Georgia Tech is always looking for innovative undergraduates. Have you had any experience as an entrepreneur? What would you like Georgia Tech to provide to further your entrepreneurial interests?

It should already be clear who should/shouldn’t go for this question: if you don’t consider yourself an entrepreneur, move along. That said, there’s a pretty broad definition here: you don’t have to have started a tech company. Maybe you learned a valuable lesson from your first lemonade stand, or discovered something about the complications of working for friends/family when you decided to babysit for your neighbors. How did starting your business (of any variety) change the way you think about entrepreneurship? What did it reveal about your leadership skills?

Although your life experience should be central to this essay, you also need to consider how Georgia Tech can help you “further your entrepreneurial interests.” As with the first part of this prompt, you can think broadly here. “Entrepreneurial interests” don’t start and end with starting your own business; you might want to cultivate a sense of independence as an artist, or be prepared to advocate for yourself in the competitive world of local politics. Get creative, but be prepared to cite specific details about Georgia Tech! If you find that you are repeating points you already made in your Why essay, you might want to consider responding to another prompt.

We challenge our students to “be comfortable being uncomfortable”. Tell us about a time in high school that you felt outside of your comfort zone and the resolution.

We’re sensing a rule of three. Georgia Tech’s third option falls into a similar tradition as Common App prompt #3 and Coalition prompt #3. All of three ask you, in one way or another, to consider a time when you were the odd man out. If you’ve already tackled this question on one of the main application platforms, first of all, good for you. Second of all, you might want to pick a different prompt for your Georgia Tech application to avoid redundant storytelling.

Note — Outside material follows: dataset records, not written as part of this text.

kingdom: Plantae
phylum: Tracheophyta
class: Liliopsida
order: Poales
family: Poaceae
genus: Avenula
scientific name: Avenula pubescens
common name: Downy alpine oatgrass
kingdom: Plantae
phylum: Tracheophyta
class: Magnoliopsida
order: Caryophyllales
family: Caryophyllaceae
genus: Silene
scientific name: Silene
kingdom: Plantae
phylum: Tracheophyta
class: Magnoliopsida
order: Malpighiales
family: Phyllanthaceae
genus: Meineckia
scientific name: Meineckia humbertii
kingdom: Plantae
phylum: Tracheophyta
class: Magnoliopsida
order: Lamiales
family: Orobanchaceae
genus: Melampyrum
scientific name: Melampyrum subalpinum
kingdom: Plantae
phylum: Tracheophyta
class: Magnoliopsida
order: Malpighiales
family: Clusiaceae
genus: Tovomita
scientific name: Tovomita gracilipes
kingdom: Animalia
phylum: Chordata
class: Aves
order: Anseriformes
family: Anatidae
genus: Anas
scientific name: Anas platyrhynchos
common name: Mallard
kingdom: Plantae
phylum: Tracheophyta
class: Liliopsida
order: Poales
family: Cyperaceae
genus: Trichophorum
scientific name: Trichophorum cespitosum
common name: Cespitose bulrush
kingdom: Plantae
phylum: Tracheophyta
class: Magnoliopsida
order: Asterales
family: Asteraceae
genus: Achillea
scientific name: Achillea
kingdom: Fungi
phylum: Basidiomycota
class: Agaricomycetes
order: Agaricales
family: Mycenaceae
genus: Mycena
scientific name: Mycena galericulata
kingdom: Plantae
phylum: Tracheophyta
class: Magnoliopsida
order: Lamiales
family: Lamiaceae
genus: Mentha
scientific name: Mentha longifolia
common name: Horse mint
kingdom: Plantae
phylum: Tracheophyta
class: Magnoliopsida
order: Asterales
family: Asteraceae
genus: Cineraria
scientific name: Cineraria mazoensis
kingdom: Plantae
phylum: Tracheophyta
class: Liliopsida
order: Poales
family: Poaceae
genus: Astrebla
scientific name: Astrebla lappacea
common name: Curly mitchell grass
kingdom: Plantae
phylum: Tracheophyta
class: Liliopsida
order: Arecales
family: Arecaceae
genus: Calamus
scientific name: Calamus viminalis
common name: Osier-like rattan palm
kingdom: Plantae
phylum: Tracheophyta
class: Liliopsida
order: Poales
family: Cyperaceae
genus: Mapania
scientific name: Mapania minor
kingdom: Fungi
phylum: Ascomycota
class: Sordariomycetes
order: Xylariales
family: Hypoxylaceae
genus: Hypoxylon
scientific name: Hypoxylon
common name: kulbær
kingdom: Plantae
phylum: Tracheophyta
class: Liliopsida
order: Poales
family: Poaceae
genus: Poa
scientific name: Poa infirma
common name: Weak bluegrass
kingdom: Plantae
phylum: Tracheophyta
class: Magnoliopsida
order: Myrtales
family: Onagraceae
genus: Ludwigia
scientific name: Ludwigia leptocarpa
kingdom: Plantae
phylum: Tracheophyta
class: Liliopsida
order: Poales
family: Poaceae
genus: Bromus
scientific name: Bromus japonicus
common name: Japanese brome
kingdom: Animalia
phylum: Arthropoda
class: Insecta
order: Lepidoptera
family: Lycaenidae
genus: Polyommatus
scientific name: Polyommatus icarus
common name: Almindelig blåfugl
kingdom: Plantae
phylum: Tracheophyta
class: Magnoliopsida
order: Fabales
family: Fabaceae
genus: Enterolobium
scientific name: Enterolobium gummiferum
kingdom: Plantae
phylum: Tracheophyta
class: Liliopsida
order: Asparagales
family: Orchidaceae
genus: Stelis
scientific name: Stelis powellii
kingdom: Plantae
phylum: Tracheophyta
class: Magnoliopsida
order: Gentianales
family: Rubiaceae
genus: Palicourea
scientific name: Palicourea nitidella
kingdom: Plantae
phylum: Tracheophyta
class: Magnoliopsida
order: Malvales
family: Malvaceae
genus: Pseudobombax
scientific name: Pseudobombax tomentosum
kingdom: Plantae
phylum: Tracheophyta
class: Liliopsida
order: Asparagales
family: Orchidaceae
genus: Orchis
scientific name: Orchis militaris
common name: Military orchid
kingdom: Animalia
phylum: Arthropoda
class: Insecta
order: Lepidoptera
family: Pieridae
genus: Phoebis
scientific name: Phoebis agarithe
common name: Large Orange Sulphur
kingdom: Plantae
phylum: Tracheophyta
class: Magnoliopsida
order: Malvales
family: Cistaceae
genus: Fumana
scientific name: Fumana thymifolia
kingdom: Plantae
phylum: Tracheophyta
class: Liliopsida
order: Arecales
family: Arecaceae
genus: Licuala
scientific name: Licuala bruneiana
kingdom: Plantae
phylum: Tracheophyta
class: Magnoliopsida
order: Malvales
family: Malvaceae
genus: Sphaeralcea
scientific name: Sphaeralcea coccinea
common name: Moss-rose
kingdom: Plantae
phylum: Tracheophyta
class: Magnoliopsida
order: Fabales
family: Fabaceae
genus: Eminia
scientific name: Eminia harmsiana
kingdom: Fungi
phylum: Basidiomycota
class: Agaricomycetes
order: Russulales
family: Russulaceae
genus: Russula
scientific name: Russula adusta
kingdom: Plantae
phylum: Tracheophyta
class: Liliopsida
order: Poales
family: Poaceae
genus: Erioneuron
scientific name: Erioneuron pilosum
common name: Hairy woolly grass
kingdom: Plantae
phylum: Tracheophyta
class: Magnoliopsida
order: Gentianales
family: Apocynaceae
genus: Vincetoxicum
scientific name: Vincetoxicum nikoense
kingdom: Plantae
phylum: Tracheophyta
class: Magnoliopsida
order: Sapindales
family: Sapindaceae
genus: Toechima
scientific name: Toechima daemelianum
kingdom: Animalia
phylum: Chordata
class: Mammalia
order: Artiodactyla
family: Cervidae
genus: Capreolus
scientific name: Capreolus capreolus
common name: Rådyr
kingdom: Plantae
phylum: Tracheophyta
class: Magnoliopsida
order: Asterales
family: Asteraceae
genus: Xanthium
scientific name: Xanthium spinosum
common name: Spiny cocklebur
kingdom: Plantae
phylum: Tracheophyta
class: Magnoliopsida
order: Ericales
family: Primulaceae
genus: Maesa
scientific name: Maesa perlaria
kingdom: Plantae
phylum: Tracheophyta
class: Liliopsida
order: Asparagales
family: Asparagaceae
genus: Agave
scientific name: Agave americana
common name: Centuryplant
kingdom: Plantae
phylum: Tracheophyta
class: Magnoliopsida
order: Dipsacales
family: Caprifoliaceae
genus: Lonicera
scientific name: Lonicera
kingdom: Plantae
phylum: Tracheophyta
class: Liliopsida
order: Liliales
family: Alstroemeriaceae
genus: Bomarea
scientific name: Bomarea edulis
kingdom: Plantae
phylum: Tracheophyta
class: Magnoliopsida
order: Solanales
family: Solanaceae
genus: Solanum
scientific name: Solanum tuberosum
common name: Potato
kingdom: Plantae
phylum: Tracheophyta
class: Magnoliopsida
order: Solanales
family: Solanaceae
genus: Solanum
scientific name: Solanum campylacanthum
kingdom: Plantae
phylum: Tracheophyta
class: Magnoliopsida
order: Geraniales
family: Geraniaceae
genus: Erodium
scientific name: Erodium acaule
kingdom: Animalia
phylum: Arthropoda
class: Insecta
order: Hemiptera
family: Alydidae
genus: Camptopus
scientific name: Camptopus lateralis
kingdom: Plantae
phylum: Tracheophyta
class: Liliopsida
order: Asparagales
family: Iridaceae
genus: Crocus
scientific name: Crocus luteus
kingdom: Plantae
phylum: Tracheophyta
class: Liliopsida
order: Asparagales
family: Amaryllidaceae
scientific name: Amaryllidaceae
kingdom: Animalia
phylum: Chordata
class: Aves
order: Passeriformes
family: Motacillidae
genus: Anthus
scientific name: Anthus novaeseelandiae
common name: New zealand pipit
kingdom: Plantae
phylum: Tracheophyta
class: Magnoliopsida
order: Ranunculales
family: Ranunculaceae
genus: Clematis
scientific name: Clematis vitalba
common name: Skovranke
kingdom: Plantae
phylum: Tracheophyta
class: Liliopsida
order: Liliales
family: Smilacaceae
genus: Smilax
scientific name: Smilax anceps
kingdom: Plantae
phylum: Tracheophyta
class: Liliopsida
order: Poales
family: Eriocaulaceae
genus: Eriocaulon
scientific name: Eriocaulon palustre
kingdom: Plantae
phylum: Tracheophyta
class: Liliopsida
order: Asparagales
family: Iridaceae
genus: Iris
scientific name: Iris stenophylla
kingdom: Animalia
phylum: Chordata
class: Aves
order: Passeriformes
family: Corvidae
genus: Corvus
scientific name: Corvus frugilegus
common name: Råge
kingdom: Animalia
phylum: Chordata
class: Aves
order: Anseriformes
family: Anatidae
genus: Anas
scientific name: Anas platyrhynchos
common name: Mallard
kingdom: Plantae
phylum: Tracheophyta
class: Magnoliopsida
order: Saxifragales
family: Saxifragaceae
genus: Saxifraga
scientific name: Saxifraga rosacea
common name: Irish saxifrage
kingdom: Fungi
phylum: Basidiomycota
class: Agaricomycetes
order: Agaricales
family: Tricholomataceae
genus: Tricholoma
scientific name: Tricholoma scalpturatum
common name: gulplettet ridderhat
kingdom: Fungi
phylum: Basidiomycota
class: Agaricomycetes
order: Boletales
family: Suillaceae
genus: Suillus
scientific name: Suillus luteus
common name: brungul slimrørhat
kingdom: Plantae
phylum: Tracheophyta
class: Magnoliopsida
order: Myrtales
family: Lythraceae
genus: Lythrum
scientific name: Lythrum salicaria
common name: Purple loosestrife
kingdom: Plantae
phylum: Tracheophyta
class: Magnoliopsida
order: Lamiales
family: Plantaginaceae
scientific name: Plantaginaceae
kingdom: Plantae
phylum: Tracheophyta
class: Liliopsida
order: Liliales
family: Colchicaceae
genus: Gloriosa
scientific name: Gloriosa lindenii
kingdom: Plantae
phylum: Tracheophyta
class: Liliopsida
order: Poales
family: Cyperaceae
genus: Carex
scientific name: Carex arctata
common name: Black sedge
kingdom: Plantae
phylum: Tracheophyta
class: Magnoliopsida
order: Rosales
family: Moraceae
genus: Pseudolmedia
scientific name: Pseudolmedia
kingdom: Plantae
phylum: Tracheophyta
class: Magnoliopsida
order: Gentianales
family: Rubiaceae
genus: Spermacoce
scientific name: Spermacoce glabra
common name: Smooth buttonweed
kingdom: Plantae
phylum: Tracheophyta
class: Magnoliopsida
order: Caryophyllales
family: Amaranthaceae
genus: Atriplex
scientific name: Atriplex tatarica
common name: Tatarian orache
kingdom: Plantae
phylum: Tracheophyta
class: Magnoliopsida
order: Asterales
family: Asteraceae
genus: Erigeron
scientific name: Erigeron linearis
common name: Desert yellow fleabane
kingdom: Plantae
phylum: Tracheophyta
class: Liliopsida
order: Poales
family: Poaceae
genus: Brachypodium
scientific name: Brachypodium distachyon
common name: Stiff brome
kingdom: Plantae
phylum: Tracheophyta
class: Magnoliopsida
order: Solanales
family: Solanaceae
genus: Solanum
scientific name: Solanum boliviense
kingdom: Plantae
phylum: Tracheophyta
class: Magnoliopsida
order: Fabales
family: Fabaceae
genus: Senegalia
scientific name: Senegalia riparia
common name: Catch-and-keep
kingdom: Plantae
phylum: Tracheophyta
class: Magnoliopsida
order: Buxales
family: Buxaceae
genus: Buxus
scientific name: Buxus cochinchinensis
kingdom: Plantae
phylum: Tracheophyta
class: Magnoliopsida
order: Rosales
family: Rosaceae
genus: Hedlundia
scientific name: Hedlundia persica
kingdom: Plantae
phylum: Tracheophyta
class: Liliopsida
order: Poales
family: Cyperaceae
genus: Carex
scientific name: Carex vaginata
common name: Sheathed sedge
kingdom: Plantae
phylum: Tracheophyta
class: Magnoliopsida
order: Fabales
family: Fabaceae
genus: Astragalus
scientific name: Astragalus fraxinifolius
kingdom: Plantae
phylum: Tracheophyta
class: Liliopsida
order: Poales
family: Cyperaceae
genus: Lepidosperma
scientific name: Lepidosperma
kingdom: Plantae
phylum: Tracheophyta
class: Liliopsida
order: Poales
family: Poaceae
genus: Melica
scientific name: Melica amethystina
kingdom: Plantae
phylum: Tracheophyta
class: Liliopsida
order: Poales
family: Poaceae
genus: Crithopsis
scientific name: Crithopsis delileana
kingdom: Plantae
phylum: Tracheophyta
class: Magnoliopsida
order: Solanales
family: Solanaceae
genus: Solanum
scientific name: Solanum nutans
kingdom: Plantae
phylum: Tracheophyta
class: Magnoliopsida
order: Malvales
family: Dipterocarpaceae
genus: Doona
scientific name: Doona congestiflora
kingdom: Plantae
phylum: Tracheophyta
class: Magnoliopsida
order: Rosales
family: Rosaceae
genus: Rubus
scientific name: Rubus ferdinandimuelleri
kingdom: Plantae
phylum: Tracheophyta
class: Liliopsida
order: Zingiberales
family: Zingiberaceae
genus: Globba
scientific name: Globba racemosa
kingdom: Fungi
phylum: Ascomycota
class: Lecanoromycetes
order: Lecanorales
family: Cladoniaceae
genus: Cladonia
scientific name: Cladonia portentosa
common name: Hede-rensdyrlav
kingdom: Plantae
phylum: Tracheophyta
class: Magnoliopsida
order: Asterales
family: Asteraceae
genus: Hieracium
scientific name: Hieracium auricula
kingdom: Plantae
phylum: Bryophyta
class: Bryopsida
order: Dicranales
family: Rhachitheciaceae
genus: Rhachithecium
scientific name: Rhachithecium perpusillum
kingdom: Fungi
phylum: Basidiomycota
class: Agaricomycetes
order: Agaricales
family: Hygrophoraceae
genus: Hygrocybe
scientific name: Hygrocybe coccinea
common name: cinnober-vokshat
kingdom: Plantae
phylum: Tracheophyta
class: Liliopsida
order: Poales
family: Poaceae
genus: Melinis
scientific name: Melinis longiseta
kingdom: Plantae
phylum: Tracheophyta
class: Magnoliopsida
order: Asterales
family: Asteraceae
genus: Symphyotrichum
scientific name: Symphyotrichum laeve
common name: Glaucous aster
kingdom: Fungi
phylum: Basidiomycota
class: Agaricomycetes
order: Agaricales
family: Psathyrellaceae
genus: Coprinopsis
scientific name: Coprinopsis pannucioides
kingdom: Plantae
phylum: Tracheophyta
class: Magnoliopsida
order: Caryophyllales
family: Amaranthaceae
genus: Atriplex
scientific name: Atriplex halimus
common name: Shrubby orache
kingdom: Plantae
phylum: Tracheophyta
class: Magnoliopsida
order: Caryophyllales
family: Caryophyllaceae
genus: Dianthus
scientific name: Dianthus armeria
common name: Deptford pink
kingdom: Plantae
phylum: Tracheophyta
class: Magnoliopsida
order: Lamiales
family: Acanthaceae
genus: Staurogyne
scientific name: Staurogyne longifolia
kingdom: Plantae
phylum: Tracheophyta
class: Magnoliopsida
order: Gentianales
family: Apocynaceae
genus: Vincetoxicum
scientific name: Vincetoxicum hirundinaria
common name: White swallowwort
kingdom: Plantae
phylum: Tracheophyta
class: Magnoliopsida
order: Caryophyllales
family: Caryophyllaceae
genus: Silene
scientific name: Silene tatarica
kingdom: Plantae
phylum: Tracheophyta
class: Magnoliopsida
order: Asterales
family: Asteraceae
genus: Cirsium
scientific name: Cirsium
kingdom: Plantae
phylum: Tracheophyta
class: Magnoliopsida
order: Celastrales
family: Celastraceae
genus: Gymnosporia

While Georgia’s prompt provides more specific parameters than the other two, it comes with similar challenges. Talking about discomfort can be, well, uncomfortable, and producing a coherent essay on this prompt requires a great deal of maturity and self-awareness. They ask you to describe not only an uncomfortable situation, but also its “resolution.” So, be prepared to tell your tale from start to finish; if you haven’t totally processed an experience, don’t feel obligated to share it. Clearly, we want you to approach this prompt with caution. That said, your high school experience is probably rife with experiences that made you squirm. What was your first public speaking experience like? Did you have an argument with an old friend that revealed how much you had grown apart over the years? Were you ever forced to justify a belief you once took for granted? You’re welcome to get personal and reflective, but we’d caution you to stay away from the “sex, drugs, and rock n roll” realm of your life. (But if you must, we do have a tutorial for that.)